Daily chart analysis shows that USD/JPY is trading near 144.00 on Wednesday. USD/JPY is testing the downtrend line, indicating a weakening bearish bias. However, the 14-day relative strength index, a technical indicator, is near 32, indicating that the bearish trend is confirmed. On the downside, if USD/JPY remains below the downtrend line, it may fall to 143.44, the low at the beginning of this week. A break below this level may push the currency pair to 142.25 {the axis of the downtrend channel on the weekly chart}, and the seven-month low of 141.69 recorded on August 5. A break below this level could push USD/JPY towards support at 140.25. As for resistance, USD/JPY could challenge 145.00 (round number), and further test the immediate resistance of the 10-day moving average near 145.73. If it breaks through this level, it will test the resistance level near 146.38 (23.6% Fibonacci rebound level from 161.80 to 141.61).

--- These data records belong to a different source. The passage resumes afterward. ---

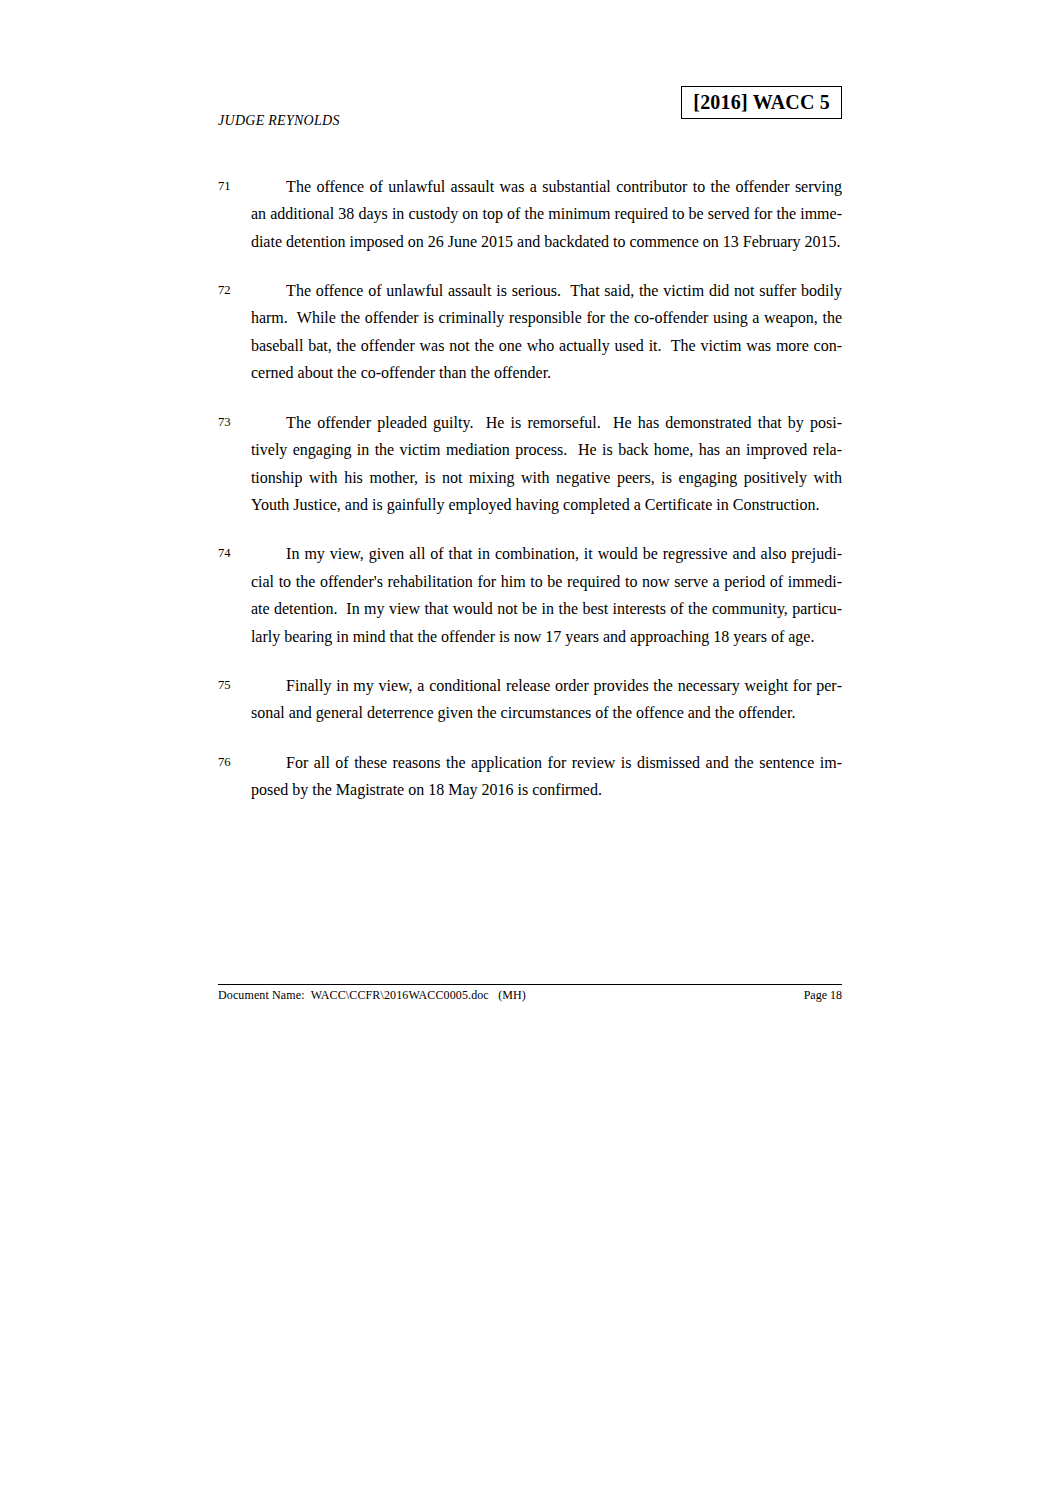JUDGE REYNOLDS
[2016] WACC 5
71
The offence of unlawful assault was a substantial contributor to the offender serving an additional 38 days in custody on top of the minimum required to be served for the immediate detention imposed on 26 June 2015 and backdated to commence on 13 February 2015.
72
The offence of unlawful assault is serious. That said, the victim did not suffer bodily harm. While the offender is criminally responsible for the co-offender using a weapon, the baseball bat, the offender was not the one who actually used it. The victim was more concerned about the co-offender than the offender.
73
The offender pleaded guilty. He is remorseful. He has demonstrated that by positively engaging in the victim mediation process. He is back home, has an improved relationship with his mother, is not mixing with negative peers, is engaging positively with Youth Justice, and is gainfully employed having completed a Certificate in Construction.
74
In my view, given all of that in combination, it would be regressive and also prejudicial to the offender's rehabilitation for him to be required to now serve a period of immediate detention. In my view that would not be in the best interests of the community, particularly bearing in mind that the offender is now 17 years and approaching 18 years of age.
75
Finally in my view, a conditional release order provides the necessary weight for personal and general deterrence given the circumstances of the offence and the offender.
76
For all of these reasons the application for review is dismissed and the sentence imposed by the Magistrate on 18 May 2016 is confirmed.
Document Name: WACC\CCFR\2016WACC0005.doc (MH)
Page 18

Today, it is recommended to short the US dollar before 144.75, stop loss: 144.95; target: 143.90, 143.80
EUR/USD
The EUR/USD pair partially retreated to around 1.1120 on Wednesday in response to a corrective move higher in the US dollar. The EUR/USD pair had risen to a high mid-week, mainly supported by the continued easing of buying pressure on the US dollar in the broader market. After opening the week, the EUR/USD pair recovered to a high of around 1.1200, slightly retreating from recent gains, but a new round of market risk sentiment has brought buying back to recent highs. However, the EUR/USD pair still faces resistance at the 1.1200 mark as euro bulls struggle to gain strength to boost the EUR/USD pair. The Eurozone Harmonized Index of Consumer Prices for August will be released early on Friday, as inflationary pressures continue to ease, but not nearly as fast as European Central Bank (ECB) policymakers would like. US second quarter gross domestic product (GDP) data will be released on Thursday this week, however, the key data this week will be the US PCE price index for July, which will be released on Friday. Market participants who are hopeful of a rate cut will be looking for lower-than-expected inflation data, while stronger-than-expected inflation data could provide a new shock to investors' risk appetite.

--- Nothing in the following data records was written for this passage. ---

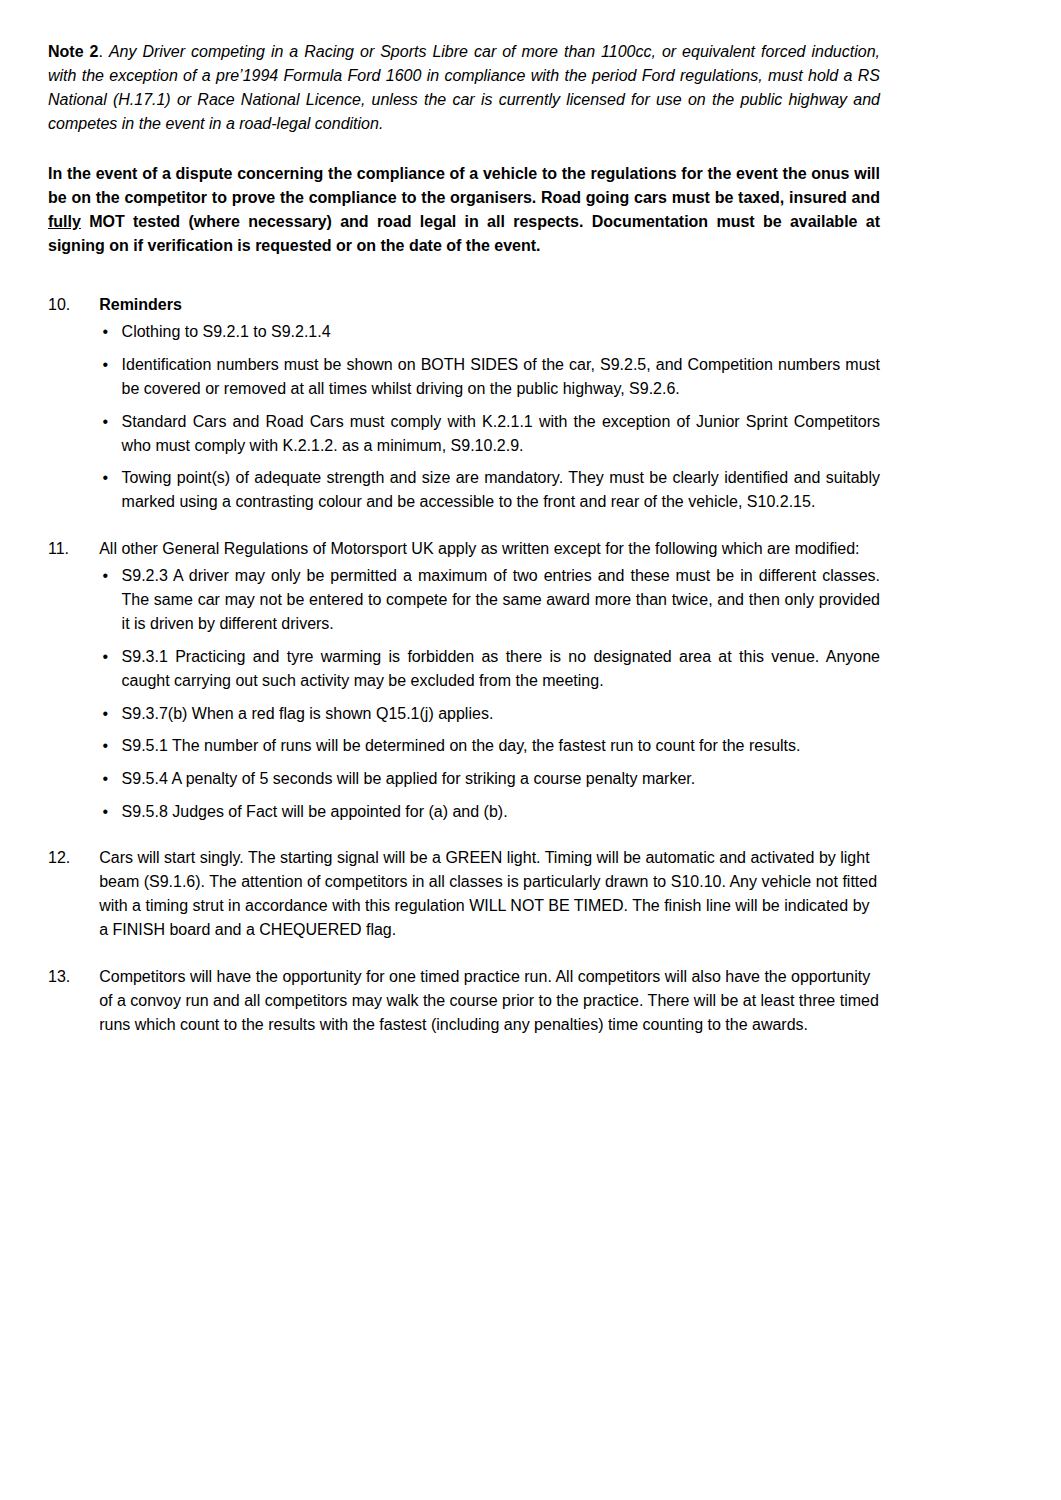Note 2. Any Driver competing in a Racing or Sports Libre car of more than 1100cc, or equivalent forced induction, with the exception of a pre’1994 Formula Ford 1600 in compliance with the period Ford regulations, must hold a RS National (H.17.1) or Race National Licence, unless the car is currently licensed for use on the public highway and competes in the event in a road-legal condition.
In the event of a dispute concerning the compliance of a vehicle to the regulations for the event the onus will be on the competitor to prove the compliance to the organisers. Road going cars must be taxed, insured and fully MOT tested (where necessary) and road legal in all respects. Documentation must be available at signing on if verification is requested or on the date of the event.
10. Reminders
Clothing to S9.2.1 to S9.2.1.4
Identification numbers must be shown on BOTH SIDES of the car, S9.2.5, and Competition numbers must be covered or removed at all times whilst driving on the public highway, S9.2.6.
Standard Cars and Road Cars must comply with K.2.1.1 with the exception of Junior Sprint Competitors who must comply with K.2.1.2. as a minimum, S9.10.2.9.
Towing point(s) of adequate strength and size are mandatory. They must be clearly identified and suitably marked using a contrasting colour and be accessible to the front and rear of the vehicle, S10.2.15.
11. All other General Regulations of Motorsport UK apply as written except for the following which are modified:
S9.2.3 A driver may only be permitted a maximum of two entries and these must be in different classes. The same car may not be entered to compete for the same award more than twice, and then only provided it is driven by different drivers.
S9.3.1 Practicing and tyre warming is forbidden as there is no designated area at this venue. Anyone caught carrying out such activity may be excluded from the meeting.
S9.3.7(b) When a red flag is shown Q15.1(j) applies.
S9.5.1 The number of runs will be determined on the day, the fastest run to count for the results.
S9.5.4 A penalty of 5 seconds will be applied for striking a course penalty marker.
S9.5.8 Judges of Fact will be appointed for (a) and (b).
12. Cars will start singly. The starting signal will be a GREEN light. Timing will be automatic and activated by light beam (S9.1.6). The attention of competitors in all classes is particularly drawn to S10.10. Any vehicle not fitted with a timing strut in accordance with this regulation WILL NOT BE TIMED. The finish line will be indicated by a FINISH board and a CHEQUERED flag.
13. Competitors will have the opportunity for one timed practice run. All competitors will also have the opportunity of a convoy run and all competitors may walk the course prior to the practice. There will be at least three timed runs which count to the results with the fastest (including any penalties) time counting to the awards.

In terms of recent technical trends, EUR/USD is on track to post its best monthly performance since November 2022, having risen 3.1% in August alone and reaching a high of 1.1201. Despite a pullback due to exhaustion of technical indicators in early trading this week, EUR/USD has risen for four consecutive trading weeks and is well above the 200-day moving average of 1.0852. Although EUR/USD maintains strong buying and bullish trend to 1.1273 (July 18, 2023 high) and 1.1275 (61.8% Fibonacci rebound from 1.2351 to 0.9535) will become key levels of upside obstacles in the near term. A break below will see 1.1300 (market psychological level). However, EUR/USD is still at risk of a bearish correction. If there is a lack of upward momentum, the price may fall all the way back to the near-term support around 1.1100, which is also a key round number. If it breaks, it will test 1.1022 (August 19 low).
Today, it is recommended to go long on the US dollar before 1.1100, stop loss: 1.1090, target: 1.1170, 1.1180.